Let $x$ describe a continuous predictor variable (e.g. age). Let $Y$ be a random variable (e.g. height) which is some function of $x$.
The data consists of $n$ points, each a combination of $x$ and $y$ (e.g. $data_i = (age_i, height_i)$).
The distribution of $Y$ may be non-normal, with some level of skewness. Not only the mean of $Y$, but also its variance and skewness may be functions of $x$ (e.g. adults are taller than children on average, but also more diverse in height and with more extremely tall outliers).
I know that GAMLSS can be used to describe the distribution of $Y$, whereby each parameter of a chosen distribution is modelled as a function of $x$. These functions can be given as polynomials or as splines, possibly smoothed using some penalisation.

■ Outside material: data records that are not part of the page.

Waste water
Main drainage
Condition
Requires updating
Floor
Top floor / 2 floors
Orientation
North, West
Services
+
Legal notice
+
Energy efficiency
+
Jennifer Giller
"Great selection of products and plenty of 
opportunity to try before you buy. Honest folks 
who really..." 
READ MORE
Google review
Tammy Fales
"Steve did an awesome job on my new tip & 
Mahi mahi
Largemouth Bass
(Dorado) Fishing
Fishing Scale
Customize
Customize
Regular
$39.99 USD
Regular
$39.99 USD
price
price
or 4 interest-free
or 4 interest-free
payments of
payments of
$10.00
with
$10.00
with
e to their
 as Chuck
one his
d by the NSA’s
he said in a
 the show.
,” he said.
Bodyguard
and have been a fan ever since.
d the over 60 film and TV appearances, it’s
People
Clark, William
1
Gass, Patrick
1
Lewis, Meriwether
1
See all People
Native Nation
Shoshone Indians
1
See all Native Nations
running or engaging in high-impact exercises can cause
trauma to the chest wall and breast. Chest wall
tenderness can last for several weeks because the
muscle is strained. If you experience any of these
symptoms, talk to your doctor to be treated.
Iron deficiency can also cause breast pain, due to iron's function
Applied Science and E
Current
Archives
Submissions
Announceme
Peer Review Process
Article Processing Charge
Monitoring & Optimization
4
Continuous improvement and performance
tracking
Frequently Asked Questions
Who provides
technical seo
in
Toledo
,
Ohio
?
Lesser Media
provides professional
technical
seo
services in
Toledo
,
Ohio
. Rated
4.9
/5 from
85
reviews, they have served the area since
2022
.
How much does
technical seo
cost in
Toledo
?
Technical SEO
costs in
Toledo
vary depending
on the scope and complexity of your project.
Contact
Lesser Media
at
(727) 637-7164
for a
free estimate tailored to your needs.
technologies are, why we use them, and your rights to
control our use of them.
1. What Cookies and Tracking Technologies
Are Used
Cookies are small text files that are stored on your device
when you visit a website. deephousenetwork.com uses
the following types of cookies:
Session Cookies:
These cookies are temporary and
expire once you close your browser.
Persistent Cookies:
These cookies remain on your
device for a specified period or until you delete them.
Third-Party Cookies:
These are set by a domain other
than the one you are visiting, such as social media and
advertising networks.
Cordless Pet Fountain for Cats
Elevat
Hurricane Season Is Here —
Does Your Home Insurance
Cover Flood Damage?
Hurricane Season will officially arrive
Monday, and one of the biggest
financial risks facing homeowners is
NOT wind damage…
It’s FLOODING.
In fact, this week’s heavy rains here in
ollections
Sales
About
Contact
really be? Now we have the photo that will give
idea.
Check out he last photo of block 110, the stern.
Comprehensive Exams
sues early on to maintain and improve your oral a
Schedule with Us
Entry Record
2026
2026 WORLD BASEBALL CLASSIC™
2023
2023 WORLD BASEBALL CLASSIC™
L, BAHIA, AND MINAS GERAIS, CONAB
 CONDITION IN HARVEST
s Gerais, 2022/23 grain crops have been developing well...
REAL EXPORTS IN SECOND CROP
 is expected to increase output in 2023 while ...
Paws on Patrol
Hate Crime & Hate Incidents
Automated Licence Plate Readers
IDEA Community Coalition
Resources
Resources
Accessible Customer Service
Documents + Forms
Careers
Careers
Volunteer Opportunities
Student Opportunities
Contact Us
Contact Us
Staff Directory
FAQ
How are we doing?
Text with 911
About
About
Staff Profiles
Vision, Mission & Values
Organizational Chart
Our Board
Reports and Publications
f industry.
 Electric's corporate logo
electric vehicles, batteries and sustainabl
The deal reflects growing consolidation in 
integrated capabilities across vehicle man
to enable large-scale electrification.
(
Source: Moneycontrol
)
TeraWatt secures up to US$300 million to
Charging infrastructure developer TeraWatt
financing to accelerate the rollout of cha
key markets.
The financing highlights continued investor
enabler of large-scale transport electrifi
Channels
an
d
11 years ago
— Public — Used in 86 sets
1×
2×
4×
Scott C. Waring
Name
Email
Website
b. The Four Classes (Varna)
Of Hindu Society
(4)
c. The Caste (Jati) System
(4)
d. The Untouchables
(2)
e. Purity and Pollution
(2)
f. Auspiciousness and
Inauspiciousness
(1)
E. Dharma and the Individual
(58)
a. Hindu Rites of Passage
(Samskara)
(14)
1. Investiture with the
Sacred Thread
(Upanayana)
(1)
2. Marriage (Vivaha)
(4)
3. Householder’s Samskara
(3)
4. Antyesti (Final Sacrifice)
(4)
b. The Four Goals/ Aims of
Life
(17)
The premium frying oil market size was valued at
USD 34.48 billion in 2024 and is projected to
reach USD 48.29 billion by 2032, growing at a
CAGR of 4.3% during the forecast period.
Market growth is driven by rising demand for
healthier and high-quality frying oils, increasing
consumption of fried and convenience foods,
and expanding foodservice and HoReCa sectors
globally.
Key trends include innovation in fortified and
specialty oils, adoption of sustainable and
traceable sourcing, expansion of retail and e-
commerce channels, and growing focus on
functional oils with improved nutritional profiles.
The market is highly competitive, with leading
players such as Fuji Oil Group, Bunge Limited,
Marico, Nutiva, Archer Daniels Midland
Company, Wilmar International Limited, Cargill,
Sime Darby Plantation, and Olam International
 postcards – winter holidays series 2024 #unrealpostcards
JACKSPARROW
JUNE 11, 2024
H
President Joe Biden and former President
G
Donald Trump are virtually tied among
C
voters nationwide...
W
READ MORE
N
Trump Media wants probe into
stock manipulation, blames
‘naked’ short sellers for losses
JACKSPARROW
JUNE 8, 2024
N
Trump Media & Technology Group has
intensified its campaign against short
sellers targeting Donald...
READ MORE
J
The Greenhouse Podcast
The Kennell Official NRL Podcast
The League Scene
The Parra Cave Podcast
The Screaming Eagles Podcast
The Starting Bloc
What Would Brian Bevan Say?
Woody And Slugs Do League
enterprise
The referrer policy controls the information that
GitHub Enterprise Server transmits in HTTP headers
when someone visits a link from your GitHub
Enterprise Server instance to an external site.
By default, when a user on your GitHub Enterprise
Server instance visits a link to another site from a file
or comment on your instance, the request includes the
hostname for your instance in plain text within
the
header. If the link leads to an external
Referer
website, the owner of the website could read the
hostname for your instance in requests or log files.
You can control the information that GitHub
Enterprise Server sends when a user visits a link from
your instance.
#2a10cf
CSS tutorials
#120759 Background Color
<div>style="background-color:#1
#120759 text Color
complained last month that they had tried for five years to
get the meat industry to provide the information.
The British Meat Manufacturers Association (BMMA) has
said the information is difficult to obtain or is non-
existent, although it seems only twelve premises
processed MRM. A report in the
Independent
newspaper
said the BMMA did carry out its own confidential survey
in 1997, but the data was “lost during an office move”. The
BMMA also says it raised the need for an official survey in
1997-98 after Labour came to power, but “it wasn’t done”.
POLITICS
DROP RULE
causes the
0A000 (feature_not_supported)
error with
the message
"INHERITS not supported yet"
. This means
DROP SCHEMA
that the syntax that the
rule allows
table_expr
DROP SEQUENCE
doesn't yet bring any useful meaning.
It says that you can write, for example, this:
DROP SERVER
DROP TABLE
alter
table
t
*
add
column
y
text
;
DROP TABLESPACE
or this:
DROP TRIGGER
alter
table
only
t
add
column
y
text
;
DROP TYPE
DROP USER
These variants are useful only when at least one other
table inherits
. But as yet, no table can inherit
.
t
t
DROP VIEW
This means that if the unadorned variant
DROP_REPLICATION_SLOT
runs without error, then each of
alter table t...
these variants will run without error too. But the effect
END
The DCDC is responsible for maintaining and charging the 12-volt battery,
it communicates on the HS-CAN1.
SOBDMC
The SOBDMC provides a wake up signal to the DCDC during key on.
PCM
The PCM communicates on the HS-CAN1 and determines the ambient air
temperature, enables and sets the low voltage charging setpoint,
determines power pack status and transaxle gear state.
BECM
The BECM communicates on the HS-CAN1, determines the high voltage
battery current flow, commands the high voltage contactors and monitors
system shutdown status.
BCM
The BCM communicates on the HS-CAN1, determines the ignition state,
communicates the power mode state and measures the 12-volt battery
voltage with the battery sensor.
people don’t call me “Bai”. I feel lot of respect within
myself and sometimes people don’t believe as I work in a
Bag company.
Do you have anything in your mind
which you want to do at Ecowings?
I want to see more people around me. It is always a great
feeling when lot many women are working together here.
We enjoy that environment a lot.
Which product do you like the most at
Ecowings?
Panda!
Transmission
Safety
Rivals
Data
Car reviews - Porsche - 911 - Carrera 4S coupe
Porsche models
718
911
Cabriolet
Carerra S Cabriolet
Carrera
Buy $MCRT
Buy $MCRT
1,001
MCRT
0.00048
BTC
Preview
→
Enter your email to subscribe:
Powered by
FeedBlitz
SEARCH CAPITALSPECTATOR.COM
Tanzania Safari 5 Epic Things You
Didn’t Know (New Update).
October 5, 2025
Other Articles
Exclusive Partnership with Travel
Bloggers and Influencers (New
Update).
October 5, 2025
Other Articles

$$Y \sim \mathcal{D}(\mu, \sigma)\\ g_1(\mu) = s_1(x)\\ g_2(\sigma) = s_2(x)$$
However, these represent functions of parameters of a chosen distribution. Is it also possible to obtain functions of the moments (e.g. mean, variance, skewness) of the data? Without assuming a form for the distribution.
$$mean(Y) = s_3(x)\\ var(Y) = s_4(x)\\ skew(Y) = s_5(x)$$
I guess a moving average and likewise, a moving variance and moving skewness, will give a similar function of $x$. But I would like to make use of GAMLSS's optimisation (e.g. ML, GAIC or GCV) including some penalisation for overfitting. If this exists. If that even makes sense without defining a distribution first.